Thankfully the students are back “bright eyed and bushy tailed”! Well at least full of energy and all say they are happy to be back in school. I suspect their parents are truly delighted also. This has been a long very hot summer for all of us.
Although the Pueblo still holds to the wearing of masks in most areas there are hardly any restrictions. So at school we are returning to our full range of sports and social activities as long as the virus stays under control.
Having said that the night before school re-opened three teachers reported that they had been in contact with people who tested positive and as such they had to isolate for 5 to 7 days. Poor Sr. Marsha had to scramble around for teachers to cover classes for the first few days of lessons. As usual, our faculty rose to the task and classes took place as planned. It was another small reminder that we are not “out of the woods” quite yet so caution is still our motto.
One seemingly small event raised spirits when junior high classes returned to the cafeteria for meals. Last year they each collected trays for breakfast and lunch to eat in their class rooms. Having the whole school together at lunch really causes a ‘Buzz’ of lively excitement that is truly infectious in a good sense.
We are joined with two new teachers this year. Mr Bobelu who had subbed last year is now full time and Sr Ragini was finally able to come from India to complete our convent community and to teach Social studies with the junior high. Both have settled nicely and are well liked by faculty and students. It was nevertheless with a sigh of relief that I welcomed the students back and our daily routines went underway. That meant that my carefully planned summer maintenance schedule had to be brought to a conclusion. Not that we had been able to adhere to my plan as such.
Our first obstacle rose when an underground water leak was discovered at our teachers’ accommodation. No big deal one would have thought! Not so. Locating the leak meant digging a trench firstly in the garden then under the apartment. That was followed by finding the appropriate pipes that would stand the test of time and incorporating a shut off valve against future leaks. The Good Lord blessed us with rains, for which we were truly thankful. However our trenches seemed to attract every drop of water from the campus which meant pumping out water before doing any repairs!! My plumbing skills have been duly enhanced.

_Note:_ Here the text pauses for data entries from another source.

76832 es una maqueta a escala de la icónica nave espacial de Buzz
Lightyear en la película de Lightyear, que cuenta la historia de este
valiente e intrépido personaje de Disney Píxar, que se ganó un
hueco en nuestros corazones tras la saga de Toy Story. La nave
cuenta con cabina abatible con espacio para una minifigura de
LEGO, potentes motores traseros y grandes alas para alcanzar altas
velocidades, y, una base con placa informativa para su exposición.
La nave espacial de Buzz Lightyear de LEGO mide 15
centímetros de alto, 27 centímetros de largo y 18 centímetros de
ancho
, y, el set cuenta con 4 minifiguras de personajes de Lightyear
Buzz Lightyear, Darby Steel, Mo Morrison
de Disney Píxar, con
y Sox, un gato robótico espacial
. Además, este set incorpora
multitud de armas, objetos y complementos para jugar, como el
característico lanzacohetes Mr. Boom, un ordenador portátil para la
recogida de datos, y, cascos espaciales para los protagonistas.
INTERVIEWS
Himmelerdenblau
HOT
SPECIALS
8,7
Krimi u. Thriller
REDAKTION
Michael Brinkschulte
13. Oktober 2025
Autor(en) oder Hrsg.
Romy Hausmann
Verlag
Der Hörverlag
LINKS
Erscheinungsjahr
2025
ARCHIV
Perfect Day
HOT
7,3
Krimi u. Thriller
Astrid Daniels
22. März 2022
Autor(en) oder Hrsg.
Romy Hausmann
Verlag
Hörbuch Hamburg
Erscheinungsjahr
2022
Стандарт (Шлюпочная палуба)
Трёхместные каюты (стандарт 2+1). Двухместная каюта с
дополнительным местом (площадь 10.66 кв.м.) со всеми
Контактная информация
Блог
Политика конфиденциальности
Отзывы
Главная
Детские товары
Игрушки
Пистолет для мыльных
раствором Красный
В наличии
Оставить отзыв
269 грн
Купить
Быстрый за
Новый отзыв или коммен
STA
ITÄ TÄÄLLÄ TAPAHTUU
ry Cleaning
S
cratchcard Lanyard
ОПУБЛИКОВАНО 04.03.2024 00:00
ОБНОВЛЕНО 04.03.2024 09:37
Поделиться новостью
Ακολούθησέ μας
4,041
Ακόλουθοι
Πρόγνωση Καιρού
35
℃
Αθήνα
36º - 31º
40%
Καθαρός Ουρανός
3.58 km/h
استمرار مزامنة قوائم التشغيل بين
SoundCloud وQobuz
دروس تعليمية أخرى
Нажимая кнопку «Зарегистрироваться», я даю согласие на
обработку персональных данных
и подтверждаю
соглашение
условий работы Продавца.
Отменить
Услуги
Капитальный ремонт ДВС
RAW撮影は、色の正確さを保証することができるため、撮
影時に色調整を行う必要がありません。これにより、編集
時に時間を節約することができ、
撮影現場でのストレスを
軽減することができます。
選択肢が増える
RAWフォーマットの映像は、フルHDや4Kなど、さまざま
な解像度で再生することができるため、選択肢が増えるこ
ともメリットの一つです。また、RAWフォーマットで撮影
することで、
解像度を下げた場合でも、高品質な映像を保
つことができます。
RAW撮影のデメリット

Neighbors suddenly found themselves being pestered by bees. Yes of course they were found to be coming from the room above our garages. On investigation we found a very large hive inside the wall reaching into the roof. There are regulations against killing bees which meant finding people to remove the hive. It took six days for 4 people to carefully extract and relocate the bees. Several members of staff got to enjoy some illicit honey while I bemoaned the wrecked room! That was one long process that I carefully supervised from a great distance!
Since we were, at opening stage but two weeks behind schedule we received a wonderful blessing. A group of 18 high school students from Centennial Colorado visited us for a few days after the teachers had returned to school. The young people were nothing short of marvelous in aiding the teachers prepare classrooms, help with painting, working with custodians, and weeding around the campus. Their cheerful industry meant that the school was well prepared for the return of students on 8th August. What a blessing those young people were!
Thanks to a government scheme (unusual for private schools) we acquired over 100 new lap tops for our students use. They of course had to be set up and protection put in place for the sake of the students. That meant several days of IT work but they are a wonderful new asset for the students and their much needed skills for the modern age.
I must share with you some sad news. Mr. Mike Breslin passed away at the end of July. Mike was chairman of our school board and among many talents he was a skilled photographer. A well-loved character and Navy veteran, Mike had been battling cancer for almost three years until he finally passed away surround with his family in Seattle. Mike loved Zuni and its people and had requested that Zuni traditions be followed for his funeral rites. Some 570 people tuned into the live stream of his Requiem Mass from the church and he was laid to rest finally on Zuni land. We will all miss Mike and the excellent contributions he made to our school and to our community. He will be hard to replace but we soldier on.
Each summer since I came to St. Anthony’s I work out detailed daily plans for improvements and renovations to the campus. Our long suffering staffs put up with me and remain cheerful as they move from task to task. For this I am deeply grateful. We are all just a little bit tired as the new school year begins but amazingly the laughter still permeates the corridors that in turn re-energize all of us. Perhaps the most important lesson that I have learned this year is that plan as much as you like there will always be surprises in store, just make it a blessing.
The new school year is hardly underway as I write but even the new students have settled well. There are always a few teething difficulties with students entering straight from public schools but this year less than ever, indeed the new students have entered into the St. Anthony spirit and add their laughter to our daily joy.
As I always say, and mean it sincerely, thank you for making St. Anthony’s possible.